P. Leconte, C. Vaglio-Gaudard, R. Eschbach, M. Antony, J. Di-Salvo, A. Pépino
Nuclear Science and Engineering | Volume 175 | Number 3 | November 2013 | Pages 308-317
Technical Paper | doi.org/10.13182/NSE12-56
Articles are hosted by Taylor and Francis Online.
The ALIX experimental program relies on the experimental validation of the spent fuel inventory, by chemical analysis of samples irradiated in a pressurized water reactor (PWR) between five and seven cycles, and also on the experimental validation of the spent fuel reactivity loss with burnup, obtained by pile-oscillation measurements in the MINERVE reactor. These latter experiments provide an overall validation of both the fuel inventory and the nuclear data responsible for the reactivity loss. This program also offers unique experimental data for fuels with a burnup reaching 85 GWd/tonne, as spent fuels in French PWRs have never exceeded 70 GWd/tonne up to now.The analysis of these experiments is done in two steps with the APOLLO2/SHEM-MOC/CEA2005v4 package. In the first step, the fuel inventory of each sample is obtained by assembly calculations. The calculation route consists of the self-shielding of cross sections on the 281-energy-group SHEM mesh, followed by flux calculation by the method of characteristics in a two-dimensional exact heterogeneous geometry of the assembly, and finally a depletion calculation by an iterative resolution of the Bateman equations.
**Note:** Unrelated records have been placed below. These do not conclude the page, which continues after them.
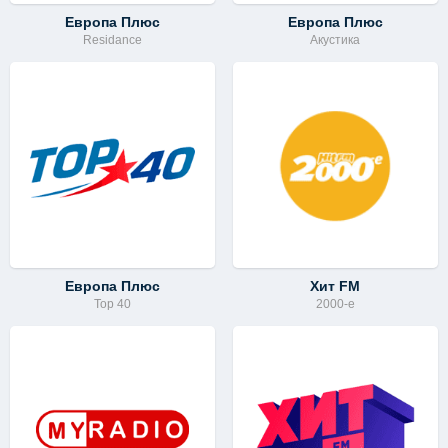
Европа Плюс
Европа Плюс
Residance
Акустика
Европа Плюс
Хит FM
Top 40
2000-e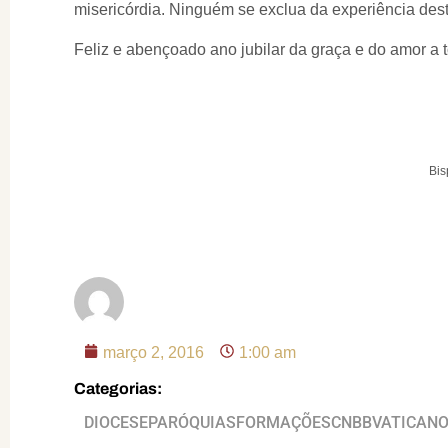
misericórdia. Ninguém se exclua da experiência des
Feliz e abençoado ano jubilar da graça e do amor a 
Bi
​
março 2, 2016
1:00 am
Categorias:
DIOCESE
PARÓQUIAS
FORMAÇÕES
CNBB
VATICAN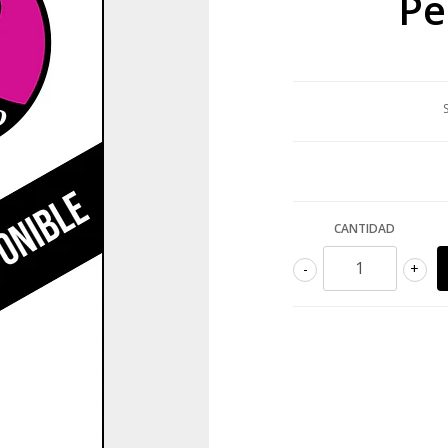
Pe
CANTIDAD
-
+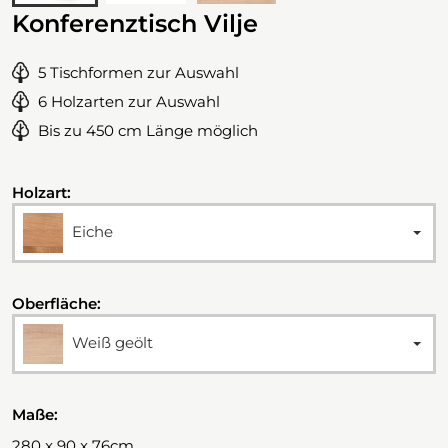
Konferenztisch Vilje
5 Tischformen zur Auswahl
6 Holzarten zur Auswahl
Bis zu 450 cm Länge möglich
Holzart:
Eiche
Oberfläche:
Weiß geölt
Maße:
280 x 90 x 76cm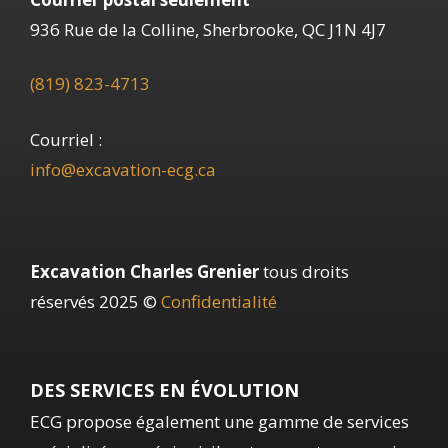
936 Rue de la Colline, Sherbrooke, QC J1N 4J7
(819) 823-4713
Courriel :
info@excavation-ecg.ca
Excavation Charles Grenier
tous droits
réservés 2025 ©
Confidentialité
DES SERVICES EN ÉVOLUTION
ECG propose également une gamme de services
In the second step, the fuel inventory is used in the analysis of pile-oscillation experiments in which the reactivity of the ALIX spent fuel samples is compared to the reactivity of fresh fuel samples. The comparison between experiment and calculation shows satisfactory results with the JEFF3.1.1 library, which predicts the reactivity loss within 2% for burnup of ~75 GWd/tonne and within 4% for burnup of ~85 GWd/tonne.